| Extrait du texte |
★ ★ ★ ★

Sur les conclusions indemnitaires :
2. En premier lieu, lorsqu'un candidat à l'attribution d'un contrat public demande la réparation du préjudice qu'il estime avoir subi du fait de l'irrégularité ayant, selon lui, affecté la procédure ayant conduit à son éviction, il appartient au juge, si cette irrégularité est établie, de vérifier qu'il existe un lien direct de causalité entre la faute en résultant et les préjudices dont le candidat demande l'indemnisation. Il s'en suit que lorsque l'irrégularité ayant affecté la procédure de passation n'a pas été la cause directe de l'éviction du candidat, il n'y a pas de lien direct de causalité entre la faute résultant de l'irrégularité et les préjudices invoqués par le requérant à raison de son éviction. Sa demande de réparation des préjudices allégués ne peut alors qu'être rejetée.

★ ★ ★ ★

| Consigne 1 |
Dans l'extrait sur l'indemnisation d'un candidat évincé, recopiez le passage qui s'ouvre sur les mots contenant « Sur les conclusions » et se ferme sur « alors qu'être rejetée. ».
| Consigne 2 |
Selon l'extrait sur l'indemnisation d'un candidat évincé, que doit vérifier le juge lorsque l'irrégularité de la procédure est établie ?
Les données n'ont aucun rôle à jouer ici.

★ ★ ★ ★

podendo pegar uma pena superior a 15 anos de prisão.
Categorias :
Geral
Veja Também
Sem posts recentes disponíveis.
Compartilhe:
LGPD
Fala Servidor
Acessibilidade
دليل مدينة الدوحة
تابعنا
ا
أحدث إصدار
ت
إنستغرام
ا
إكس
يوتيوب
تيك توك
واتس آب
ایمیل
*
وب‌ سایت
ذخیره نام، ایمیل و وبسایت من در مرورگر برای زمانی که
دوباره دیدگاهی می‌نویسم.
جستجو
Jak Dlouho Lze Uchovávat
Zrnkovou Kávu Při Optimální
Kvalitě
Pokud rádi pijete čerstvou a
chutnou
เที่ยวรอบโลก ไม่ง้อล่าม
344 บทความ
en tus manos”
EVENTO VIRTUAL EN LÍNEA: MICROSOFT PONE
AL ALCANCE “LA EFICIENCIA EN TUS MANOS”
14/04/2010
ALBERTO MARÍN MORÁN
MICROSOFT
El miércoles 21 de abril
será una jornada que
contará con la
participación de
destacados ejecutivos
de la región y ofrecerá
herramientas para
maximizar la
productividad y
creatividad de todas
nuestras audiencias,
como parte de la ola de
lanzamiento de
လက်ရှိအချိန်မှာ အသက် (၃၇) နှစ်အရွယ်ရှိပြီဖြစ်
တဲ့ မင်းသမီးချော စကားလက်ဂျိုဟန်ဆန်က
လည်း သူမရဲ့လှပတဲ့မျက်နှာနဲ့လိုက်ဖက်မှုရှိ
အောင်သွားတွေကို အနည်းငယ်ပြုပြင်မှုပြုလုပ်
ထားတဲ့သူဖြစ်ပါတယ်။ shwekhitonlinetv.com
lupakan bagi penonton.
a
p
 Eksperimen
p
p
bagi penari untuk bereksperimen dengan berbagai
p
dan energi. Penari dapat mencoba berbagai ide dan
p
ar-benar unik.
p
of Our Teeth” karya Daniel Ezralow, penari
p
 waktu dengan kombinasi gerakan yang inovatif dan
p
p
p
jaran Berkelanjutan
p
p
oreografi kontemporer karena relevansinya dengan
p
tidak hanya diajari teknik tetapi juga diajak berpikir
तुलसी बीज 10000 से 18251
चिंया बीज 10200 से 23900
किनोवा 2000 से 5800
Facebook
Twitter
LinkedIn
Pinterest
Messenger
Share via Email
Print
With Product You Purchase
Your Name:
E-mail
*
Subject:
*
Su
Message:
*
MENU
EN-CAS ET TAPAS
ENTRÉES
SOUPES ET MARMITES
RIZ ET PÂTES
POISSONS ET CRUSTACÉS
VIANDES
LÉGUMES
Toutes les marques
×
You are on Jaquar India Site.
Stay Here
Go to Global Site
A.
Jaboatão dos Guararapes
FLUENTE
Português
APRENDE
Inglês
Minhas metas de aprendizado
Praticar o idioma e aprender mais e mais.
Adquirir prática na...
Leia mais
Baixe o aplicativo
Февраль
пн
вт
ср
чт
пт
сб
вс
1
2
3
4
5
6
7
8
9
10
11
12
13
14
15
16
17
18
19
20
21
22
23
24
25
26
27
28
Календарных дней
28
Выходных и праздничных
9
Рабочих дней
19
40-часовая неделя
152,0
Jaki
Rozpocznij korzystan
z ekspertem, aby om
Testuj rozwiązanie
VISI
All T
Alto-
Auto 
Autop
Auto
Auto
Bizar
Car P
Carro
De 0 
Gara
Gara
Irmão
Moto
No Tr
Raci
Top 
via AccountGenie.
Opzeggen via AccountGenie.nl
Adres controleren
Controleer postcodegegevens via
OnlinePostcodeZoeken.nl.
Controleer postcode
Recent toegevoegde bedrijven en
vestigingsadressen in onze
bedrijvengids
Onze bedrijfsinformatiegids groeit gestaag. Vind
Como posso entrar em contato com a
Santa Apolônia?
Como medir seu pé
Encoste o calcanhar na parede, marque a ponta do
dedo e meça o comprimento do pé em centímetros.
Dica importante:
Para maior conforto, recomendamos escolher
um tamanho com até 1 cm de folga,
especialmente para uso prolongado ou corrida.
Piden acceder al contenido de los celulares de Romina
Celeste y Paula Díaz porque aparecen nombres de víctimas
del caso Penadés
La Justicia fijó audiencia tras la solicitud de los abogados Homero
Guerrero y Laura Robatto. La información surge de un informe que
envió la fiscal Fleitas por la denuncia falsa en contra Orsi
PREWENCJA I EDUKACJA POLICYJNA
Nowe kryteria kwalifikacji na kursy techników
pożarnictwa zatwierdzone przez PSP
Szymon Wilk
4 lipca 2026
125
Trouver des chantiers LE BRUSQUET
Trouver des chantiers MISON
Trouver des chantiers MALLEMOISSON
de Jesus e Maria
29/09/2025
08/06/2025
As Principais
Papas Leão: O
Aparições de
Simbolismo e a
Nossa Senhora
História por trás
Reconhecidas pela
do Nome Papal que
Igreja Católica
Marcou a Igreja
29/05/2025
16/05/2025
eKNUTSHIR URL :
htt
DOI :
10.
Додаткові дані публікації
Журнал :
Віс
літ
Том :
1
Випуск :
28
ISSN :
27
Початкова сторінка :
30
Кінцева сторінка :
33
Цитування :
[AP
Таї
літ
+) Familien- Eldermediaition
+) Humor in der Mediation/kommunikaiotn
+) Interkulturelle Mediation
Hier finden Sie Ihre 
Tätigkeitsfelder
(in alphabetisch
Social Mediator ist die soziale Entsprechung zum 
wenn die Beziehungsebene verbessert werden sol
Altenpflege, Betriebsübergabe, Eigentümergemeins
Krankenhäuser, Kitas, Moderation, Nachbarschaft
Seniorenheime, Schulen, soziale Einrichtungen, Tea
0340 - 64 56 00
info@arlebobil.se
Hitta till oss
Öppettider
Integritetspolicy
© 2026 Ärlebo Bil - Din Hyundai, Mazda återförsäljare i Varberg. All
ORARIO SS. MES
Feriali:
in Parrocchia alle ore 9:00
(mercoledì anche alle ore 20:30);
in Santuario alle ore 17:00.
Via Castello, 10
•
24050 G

★ ★ ★ ★

| Réponse attendue 1 |
Sur les conclusions indemnitaires :
2. En premier lieu, lorsqu'un candidat à l'attribution d'un contrat public demande la réparation du préjudice qu'il estime avoir subi du fait de l'irrégularité ayant, selon lui, affecté la procédure ayant conduit à son éviction, il appartient au juge, si cette irrégularité est établie, de vérifier qu'il existe un lien direct de causalité entre la faute en résultant et les préjudices dont le candidat demande l'indemnisation. Il s'en suit que lorsque l'irrégularité ayant affecté la procédure de passation n'a pas été la cause directe de l'éviction du candidat, il n'y a pas de lien direct de causalité entre la faute résultant de l'irrégularité et les préjudices invoqués par le requérant à raison de son éviction. Sa demande de réparation des préjudices allégués ne peut alors qu'être rejetée.

| Réponse attendue 2 |
Le juge doit vérifier qu'il existe un lien direct de causalité entre la faute résultant de l'irrégularité et les préjudices dont le candidat demande l'indemnisation.